Objet : La chanson du kava

9 mai 2024

De nos jours, il est de plus en plus ardu d’accorder sa confiance aux autres. Je suis heureuse qu’à l’issue du prochain Congrès CSQ, la Centrale aura un plan de travail triennal à réaliser pour mettre tous les efforts à cultiver la confiance envers les institutions. Les objectifs à atteindre, basés sur cette valeur fondamentale, devront se traduire par des actions concrètes concernant divers enjeux qui permettront de faire avancer la société. Un parmi ceux-ci retient mon attention en raison de son importance primordiale : le dialogue social.

Qu’on le voie sous la lunette institutionnelle ou tout simplement à l’échelle individuelle, le dialogue social inclut tous types de négociation, de consultation ou simplement d’échange d’informations entre personnes, sur des questions présentant un intérêt pour la collectivité, dans la poursuite d’un projet à coconstruire pacifiquement.

Malheureusement, l’art de bien discuter s’effrite. À quoi sommes-nous en train d’assister ? On dirait que notre société est malade. L’être humain, pour le bien de son développement, dépend pourtant des bonnes relations qu’il entretient avec les autres, mais il semblerait que son caractère individualiste prenant le dessus, influencé par le doute et les appréhensions qu’il entretient lui-même, le pousse plutôt à interagir offensivement avec autrui.

Renforcer le dialogue social sera plus que jamais important parce que le temps ayant passé, nous avons oublié comment se parler pour arriver à se comprendre et à se connaître et ainsi entretenir le vivre-ensemble. Le rapport entre la nécessité de se faire entendre pour satisfaire nos besoins et le sentiment d’avoir été pris en considération semble être synonyme de guerre de popularité ou d’opinion publique.
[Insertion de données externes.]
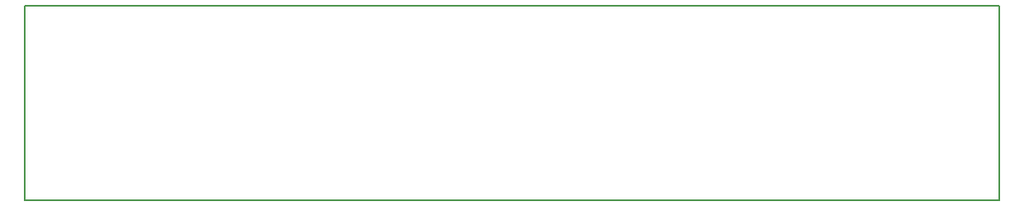
<source format=gbr>
G04 #@! TF.FileFunction,Profile,NP*
%FSLAX46Y46*%
G04 Gerber Fmt 4.6, Leading zero omitted, Abs format (unit mm)*
G04 Created by KiCad (PCBNEW 4.0.6) date 07/29/17 13:08:41*
%MOMM*%
%LPD*%
G01*
G04 APERTURE LIST*
%ADD10C,0.100000*%
%ADD11C,0.150000*%
G04 APERTURE END LIST*
D10*
D11*
X197000000Y-92000000D02*
X197000000Y-112000000D01*
X97000000Y-92000000D02*
X197000000Y-92000000D01*
X97000000Y-112000000D02*
X97000000Y-92000000D01*
X197000000Y-112000000D02*
X97000000Y-112000000D01*
M02*

</source>
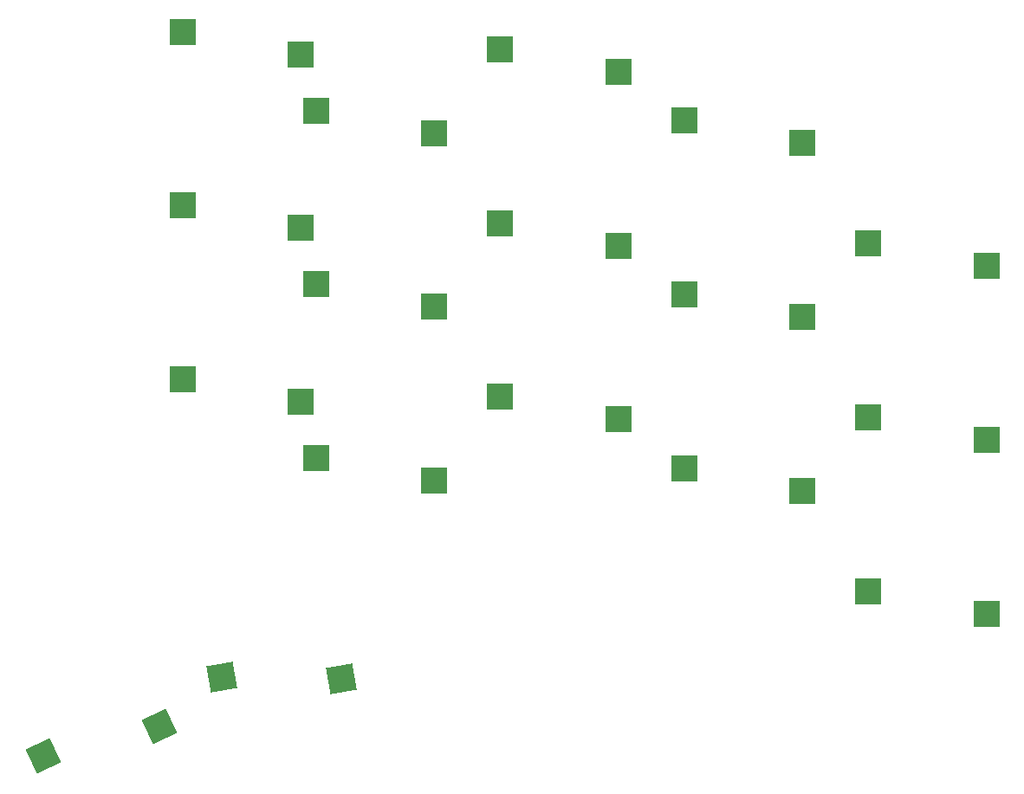
<source format=gbp>
G04 #@! TF.GenerationSoftware,KiCad,Pcbnew,7.0.6*
G04 #@! TF.CreationDate,2024-09-20T23:27:03+02:00*
G04 #@! TF.ProjectId,KoalaKeeb_v0.2_right,4b6f616c-614b-4656-9562-5f76302e325f,rev?*
G04 #@! TF.SameCoordinates,Original*
G04 #@! TF.FileFunction,Paste,Bot*
G04 #@! TF.FilePolarity,Positive*
%FSLAX46Y46*%
G04 Gerber Fmt 4.6, Leading zero omitted, Abs format (unit mm)*
G04 Created by KiCad (PCBNEW 7.0.6) date 2024-09-20 23:27:03*
%MOMM*%
%LPD*%
G01*
G04 APERTURE LIST*
G04 Aperture macros list*
%AMRotRect*
0 Rectangle, with rotation*
0 The origin of the aperture is its center*
0 $1 length*
0 $2 width*
0 $3 Rotation angle, in degrees counterclockwise*
0 Add horizontal line*
21,1,$1,$2,0,0,$3*%
G04 Aperture macros list end*
%ADD10R,2.600000X2.600000*%
%ADD11RotRect,2.600000X2.600000X10.000000*%
%ADD12RotRect,2.600000X2.600000X25.000000*%
G04 APERTURE END LIST*
D10*
X153275000Y-71950000D03*
X141725000Y-69750000D03*
X135275000Y-59950000D03*
X123725000Y-57750000D03*
D11*
X90258452Y-95290908D03*
X78501897Y-95129968D03*
D10*
X117275000Y-69950000D03*
X105725000Y-67750000D03*
X99275000Y-75950000D03*
X87725000Y-73750000D03*
X135275000Y-76950000D03*
X123725000Y-74750000D03*
D12*
X72482737Y-100008457D03*
X61085122Y-102895820D03*
D10*
X99275000Y-41950000D03*
X87725000Y-39750000D03*
X99275000Y-58950000D03*
X87725000Y-56750000D03*
X74725000Y-49050000D03*
X86275000Y-51250000D03*
X74725000Y-32050000D03*
X86275000Y-34250000D03*
X153275000Y-54950000D03*
X141725000Y-52750000D03*
X117275000Y-35950000D03*
X105725000Y-33750000D03*
X117275000Y-52950000D03*
X105725000Y-50750000D03*
X74725000Y-66050000D03*
X86275000Y-68250000D03*
X153275000Y-88950000D03*
X141725000Y-86750000D03*
X135275000Y-42950000D03*
X123725000Y-40750000D03*
M02*

</source>
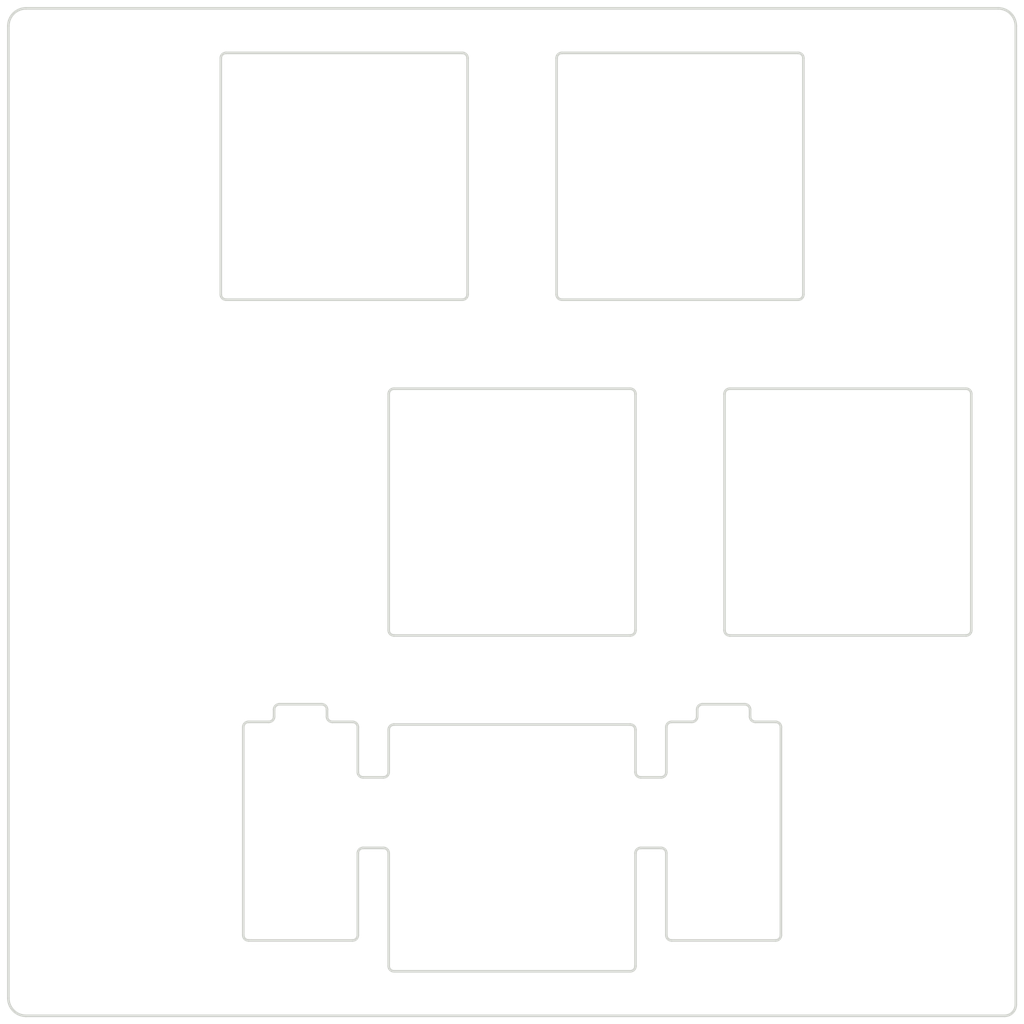
<source format=kicad_pcb>
(kicad_pcb (version 20221018) (generator pcbnew)

  (general
    (thickness 1.6)
  )

  (paper "A4")
  (title_block
    (title "mfk5 Top Plate")
    (date "2023-11-23")
    (rev "2")
    (company "@niw")
  )

  (layers
    (0 "F.Cu" signal)
    (31 "B.Cu" signal)
    (32 "B.Adhes" user "B.Adhesive")
    (33 "F.Adhes" user "F.Adhesive")
    (34 "B.Paste" user)
    (35 "F.Paste" user)
    (36 "B.SilkS" user "B.Silkscreen")
    (37 "F.SilkS" user "F.Silkscreen")
    (38 "B.Mask" user)
    (39 "F.Mask" user)
    (40 "Dwgs.User" user "User.Drawings")
    (41 "Cmts.User" user "User.Comments")
    (42 "Eco1.User" user "User.Eco1")
    (43 "Eco2.User" user "User.Eco2")
    (44 "Edge.Cuts" user)
    (45 "Margin" user)
    (46 "B.CrtYd" user "B.Courtyard")
    (47 "F.CrtYd" user "F.Courtyard")
    (48 "B.Fab" user)
    (49 "F.Fab" user)
    (50 "User.1" user)
    (51 "User.2" user)
    (52 "User.3" user)
    (53 "User.4" user)
    (54 "User.5" user)
    (55 "User.6" user)
    (56 "User.7" user)
    (57 "User.8" user)
    (58 "User.9" user)
  )

  (setup
    (stackup
      (layer "F.SilkS" (type "Top Silk Screen"))
      (layer "F.Paste" (type "Top Solder Paste"))
      (layer "F.Mask" (type "Top Solder Mask") (thickness 0.01))
      (layer "F.Cu" (type "copper") (thickness 0.035))
      (layer "dielectric 1" (type "core") (thickness 1.51) (material "FR4") (epsilon_r 4.5) (loss_tangent 0.02))
      (layer "B.Cu" (type "copper") (thickness 0.035))
      (layer "B.Mask" (type "Bottom Solder Mask") (thickness 0.01))
      (layer "B.Paste" (type "Bottom Solder Paste"))
      (layer "B.SilkS" (type "Bottom Silk Screen"))
      (copper_finish "None")
      (dielectric_constraints no)
    )
    (pad_to_mask_clearance 0)
    (aux_axis_origin 177 76)
    (grid_origin 177 76)
    (pcbplotparams
      (layerselection 0x00010fc_ffffffff)
      (plot_on_all_layers_selection 0x0000000_00000000)
      (disableapertmacros false)
      (usegerberextensions true)
      (usegerberattributes false)
      (usegerberadvancedattributes false)
      (creategerberjobfile false)
      (dashed_line_dash_ratio 12.000000)
      (dashed_line_gap_ratio 3.000000)
      (svgprecision 4)
      (plotframeref false)
      (viasonmask false)
      (mode 1)
      (useauxorigin false)
      (hpglpennumber 1)
      (hpglpenspeed 20)
      (hpglpendiameter 15.000000)
      (dxfpolygonmode true)
      (dxfimperialunits true)
      (dxfusepcbnewfont true)
      (psnegative false)
      (psa4output false)
      (plotreference true)
      (plotvalue false)
      (plotinvisibletext false)
      (sketchpadsonfab false)
      (subtractmaskfromsilk true)
      (outputformat 1)
      (mirror false)
      (drillshape 0)
      (scaleselection 1)
      (outputdirectory "Production/")
    )
  )

  (net 0 "")

  (footprint "MountingHole:MountingHole_2.2mm_M2" (layer "F.Cu") (at 175 78))

  (footprint "MountingHole:MountingHole_2.2mm_M2" (layer "F.Cu") (at 121.85 131.15))

  (footprint "MountingHole:MountingHole_2.2mm_M2" (layer "F.Cu") (at 175 131.15))

  (footprint "Gateron_Low_Profile:Gateron_Low_Profile_Top_Plate" (layer "F.Cu") (at 148.425 104.575))

  (footprint "MountingHole:MountingHole_2.2mm_M2" (layer "F.Cu") (at 121.85 78))

  (footprint "Gateron_Low_Profile:Gateron_Low_Profile_Top_Plate" (layer "F.Cu") (at 167.475 104.575))

  (footprint "Gateron_Low_Profile:Gateron_Low_Profile_Top_Plate" (layer "F.Cu") (at 157.95 85.525))

  (footprint "Gateron_Low_Profile:Gateron_Low_Profile_Top_Plate" (layer "F.Cu") (at 138.9 85.525))

  (footprint "Gateron_Low_Profile:Gateron_Low_Profile_Top_Plate_Stabilizer_2U" (layer "F.Cu") (at 148.425 123.625))

  (gr_rect (start 119.85 76) (end 177 133.15)
    (stroke (width 0.15) (type default)) (fill none) (layer "Cmts.User") (tstamp 564119de-3248-4830-a56b-858235abf2cc))
  (gr_line (start 120.85 76) (end 176 76)
    (stroke (width 0.15) (type default)) (layer "Edge.Cuts") (tstamp 007736f2-5942-4637-a1c3-664ab2aa4d06))
  (gr_line (start 176.365 133.15) (end 120.85 133.15)
    (stroke (width 0.15) (type default)) (layer "Edge.Cuts") (tstamp 616e5a92-07bc-409d-b6cc-3a3d5e29733d))
  (gr_line (start 119.85 132.15) (end 119.85 77)
    (stroke (width 0.15) (type default)) (layer "Edge.Cuts") (tstamp bc5fbf0f-f192-4c58-9a7e-53fb56bcbbd9))
  (gr_arc (start 119.85 77) (mid 120.142893 76.292893) (end 120.85 76)
    (stroke (width 0.15) (type default)) (layer "Edge.Cuts") (tstamp cf2fa328-bec7-40db-8a45-0144180ad830))
  (gr_arc (start 176 76) (mid 176.707106 76.292893) (end 177 77)
    (stroke (width 0.15) (type default)) (layer "Edge.Cuts") (tstamp e10898db-55a9-4f91-b711-ebdde9383932))
  (gr_arc (start 120.85 133.15) (mid 120.142893 132.857107) (end 119.85 132.15)
    (stroke (width 0.15) (type default)) (layer "Edge.Cuts") (tstamp ef33070d-2518-4490-8cb2-087682982815))
  (gr_line (start 177 77) (end 177 132.515)
    (stroke (width 0.15) (type default)) (layer "Edge.Cuts") (tstamp fb1770ad-40e6-40d9-9296-3a88bb51d44b))
  (gr_arc (start 177 132.515) (mid 176.814013 132.964013) (end 176.365 133.15)
    (stroke (width 0.15) (type default)) (layer "Edge.Cuts") (tstamp fb4379d3-6d39-41c6-9b1b-43ee927ccd6a))

)

</source>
En quoi faire valoir des opinions divergentes, exposer des requêtes ou tenter de convaincre autrui requiert-il de passer à l’attaque ? De nos jours, le sens de la civilité est un concept qui se perd et chacun peut en être témoin dans son quotidien, ne serait-ce que par la lecture de la violence écrite sur les réseaux sociaux, l’intolérance exprimée dans le non-verbal ou l’impatience liée au délai d’attente.

Et c’est partout pareil. Il n’y a qu’à regarder la tournure de certains débats politiques mondiaux sur des enjeux qui nous concernent tous, également. Est-ce qu’aujourd’hui, satisfaire un objectif personnel ou mettre en place des projets de société collectifs nous restreint au passage obligé de la confrontation ?

Plus jeune, j’ai vécu quelque temps au Vanuatu. Dans ce pays, on servait le kava, une boisson faite à partir de racine que l’on broyait et infusait. À l’origine, on utilisait ce liquide infusé comme moyen pour aider à la résolution de conflits. Ses effets anesthésiants avaient la vertu de calmer les ardeurs des gens. Dès lors, en consommer, libérait les personnes de leurs inhibitions, leur permettant d’aller au fond des choses au moyen du dialogue. Quand une situation opposait des individus, ils étaient invités à s’expliquer, puis à boire le kava. L’engourdissement ressenti leur permettait d’être à l’écoute d’avenues nouvelles en guise de compromis pour solutionner leur problématique. Le plus fascinant, c’est que l’état de quiétude, que cette infusion apportait, demeurait une fois les effets dissipés. Pour eux, le kava avait le pouvoir de dicter la paix, la tolérance, le pardon et le respect. Les gens acceptaient le sort de leurs enjeux parce qu’ils avaient écouté la chanson du kava.

Un dialogue social fort et au service du bien commun est une caractéristique fondamentale d’une société qui interagit dans la confiance et qui détient ainsi la faculté d’aller de l’avant. Allons donc boire le kava.